2016 Latest Caselaw 7341 Del

Citation : 2016 Latest Caselaw 7341 Del
Judgement Date : 8 December, 2016

Delhi High Court
United India Insurance Co Ltd. vs Samay Singh & Ors. on 8 December, 2016
$~10 & 11
*    IN THE HIGH COURT OF DELHI AT NEW DELHI
                                  Date of decision: December 08, 2016

(i)    +    MAC.APP. 339/2011

       MANOJ BHATIA                                   ..... Appellant
                       Through:     Mr. N.L. Sahai, Advocate

                       Versus

       RAFIQUE ALAM & ORS.                          ..... Respondents
                    Through:        Mr. S.K. Ray, Advocate for
                                    respondent No.4


(ii)   +    MAC.APP. 23/2012

       UNITED INDIA INSURANCE CO LTD.           ..... Appellant
                     Through: Mr. S.K. Ray, Advocate

                       Versus

       SAMAY SINGH & ORS.                           ..... Respondents
                    Through:        Mr. B.K. Pandey, Advocate for
                                    respondents No.1a & 1b
                                    Mr. N.L.Sahai, Advocate for
                                    respondent No.4
       CORAM:
       HON'BLE MR. JUSTICE SUNIL GAUR

                     JUDGMENT

% ORAL

C.M.No. 229/2012 (u/S 5 of The Limitation Act r/w Sec. 151 CPC) In MAC.APP. 23/2012

There is delay of 227 days in filing the accompanying appeal. As per order of 29th September, 2015, service is complete. Upon hearing, I find that the averments made in paragraphs No. 3 & 4 of this application provide sufficient cause to condone the delay occasioned.
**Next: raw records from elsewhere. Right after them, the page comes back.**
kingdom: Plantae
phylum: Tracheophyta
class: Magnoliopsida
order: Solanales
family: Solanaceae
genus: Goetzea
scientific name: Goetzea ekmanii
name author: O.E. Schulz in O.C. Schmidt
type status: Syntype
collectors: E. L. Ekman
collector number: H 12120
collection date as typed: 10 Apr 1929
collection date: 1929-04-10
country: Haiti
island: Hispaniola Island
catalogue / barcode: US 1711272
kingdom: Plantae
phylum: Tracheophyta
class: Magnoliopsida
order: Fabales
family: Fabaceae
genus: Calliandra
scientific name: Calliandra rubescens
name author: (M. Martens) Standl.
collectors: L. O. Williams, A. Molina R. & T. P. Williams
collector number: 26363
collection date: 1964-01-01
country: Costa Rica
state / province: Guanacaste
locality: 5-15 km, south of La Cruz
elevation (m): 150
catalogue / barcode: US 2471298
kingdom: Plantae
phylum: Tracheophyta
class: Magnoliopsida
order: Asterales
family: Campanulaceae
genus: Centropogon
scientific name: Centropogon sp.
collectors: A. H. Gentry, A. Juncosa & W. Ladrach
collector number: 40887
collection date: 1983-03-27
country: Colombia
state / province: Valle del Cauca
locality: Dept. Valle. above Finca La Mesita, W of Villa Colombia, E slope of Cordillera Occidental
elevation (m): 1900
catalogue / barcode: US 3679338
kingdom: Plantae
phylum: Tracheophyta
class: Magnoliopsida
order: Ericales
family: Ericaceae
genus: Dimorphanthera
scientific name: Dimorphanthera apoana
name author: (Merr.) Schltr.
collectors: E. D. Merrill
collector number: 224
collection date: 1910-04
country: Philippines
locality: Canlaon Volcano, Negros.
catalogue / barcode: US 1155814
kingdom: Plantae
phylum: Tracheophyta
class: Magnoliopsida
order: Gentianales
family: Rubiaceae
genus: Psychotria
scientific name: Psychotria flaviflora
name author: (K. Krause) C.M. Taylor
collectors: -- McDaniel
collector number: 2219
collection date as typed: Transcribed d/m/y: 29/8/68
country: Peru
The application is allowed and delay is condoned.

The application is disposed of.

C.M.No. 230/2012 (for stay) in MAC.APP. 23/2012

Learned counsel for appellant-insurer submits that interim order of 6th January, 2012 has been complied with. It is so evident from the order of 23rd March, 2012.

In view of the above, interim order of 6 th January, 2012 is made absolute.

Application is disposed of.

MAC.APP. 339/2011 MAC.APP. 23/2012

1. Impugned Award of 15th January, 2011 grants compensation of `5,73,456/- with interest to respondent-claimant while granting recovery rights qua respondent- M/S Pemium Insurance Brokers (henceforth referred to as the „Broker‟). In the above captioned first appeal, the Broker challenges the impugned Award on the ground that the liability to pay compensation is of the Insurer and not of Broker. In the above captioned second appeal, the stand taken by appellant-insurer is that the liability to pay compensation ought to have been fastened upon the

Broker and not the Insurer.

2. Since the above captioned two appeals arise out of impugned Award, therefore, with the consent of learned counsel for the parties, these appeals have been heard together and are being disposed of by this common judgment.

3. The facts, which are not disputed, as noted in the impugned Award, are as under:-

"Petitioner (hereinafter referred to as injured) was preparing tea in his tea stall adjoining to bus stand Sagar Pur, Pankha Road, New Delhi. At about 3:00 am., there came an Indica Car Taxi bearing registration no.DL-1Y-9571 from the side of Aggarwal Sweets. It was being driven by respondent No.1 rashly, negligently and in a high speed. It struck the bus stand with a great force and then the petitioner. His left leg was crushed which was amputated later on."

4. At the final hearing of these appeals, challenge to the impugned Award by learned counsel for Insurer is on the ground that since Insurer had not received the premium, so there was no occasion for saddling the insurance company with the liability to pay compensation and so, the impugned Award deserves to be modified while putting the liability on the Broker to pay the awarded amount. Nothing else is urged on behalf of Insurer.

5. On the other hand, learned counsel for Broker submits that the grant of recovery rights to appellant is unjustified in view of the fact that Broker has already received the commission qua the insurance policy in

question and so, the liability ought to be put on the Insurer to pay the awarded amount. He further submits that the Principal, who had appointed the Broker is Insurance Regulatory Development Authority (IRDA) and not the Insurer. But on query put to him, it is revealed that no such stand was taken by the Insurer in the evidence led. Nothing else is urged on behalf of Broker.

6. Upon hearing and on perusal of impugned order as well as evidence on record, I find that in view of the terms of insurance policy, right of recovery is granted to Insurer. It is so said because the enactment of the Motor Vehicle Act, 1988 is a social legislation and the claimants cannot be made to wait indefinitely to receive the compensation due.

7. Right of recovery is an equitable right, which is granted in such like cases to facilitate prompt grant of compensation to the claimants in deserving cases. Therefore, grant of recovery rights to the Insurer cannot be faulted with. Such a view is being taken as a bare perusal of evidence of the Broker reveals that the cover note alongwith the requisite premium was not deposited with the Insurer. Merely because commission was received by the Broker would not give any right to the Broker to avoid the liability to pay the awarded compensation. It is being so said because the Broker has failed to produce the proof of deposit of the premium amount with the insurer.

8. Simply because the Broker was appointed by the Insurance Regulatory Development Authority (IRDA) would not snap the relationship between the Insurer and the Broker. The quantum of compensation granted appears to be reasonable.

9. Upon scrutiny of the evidence on record, this Court is of the considered opinion that there is no substance in the above captioned two appeals. Resultantly, while maintaining the impugned Award, both these appeals are dismissed.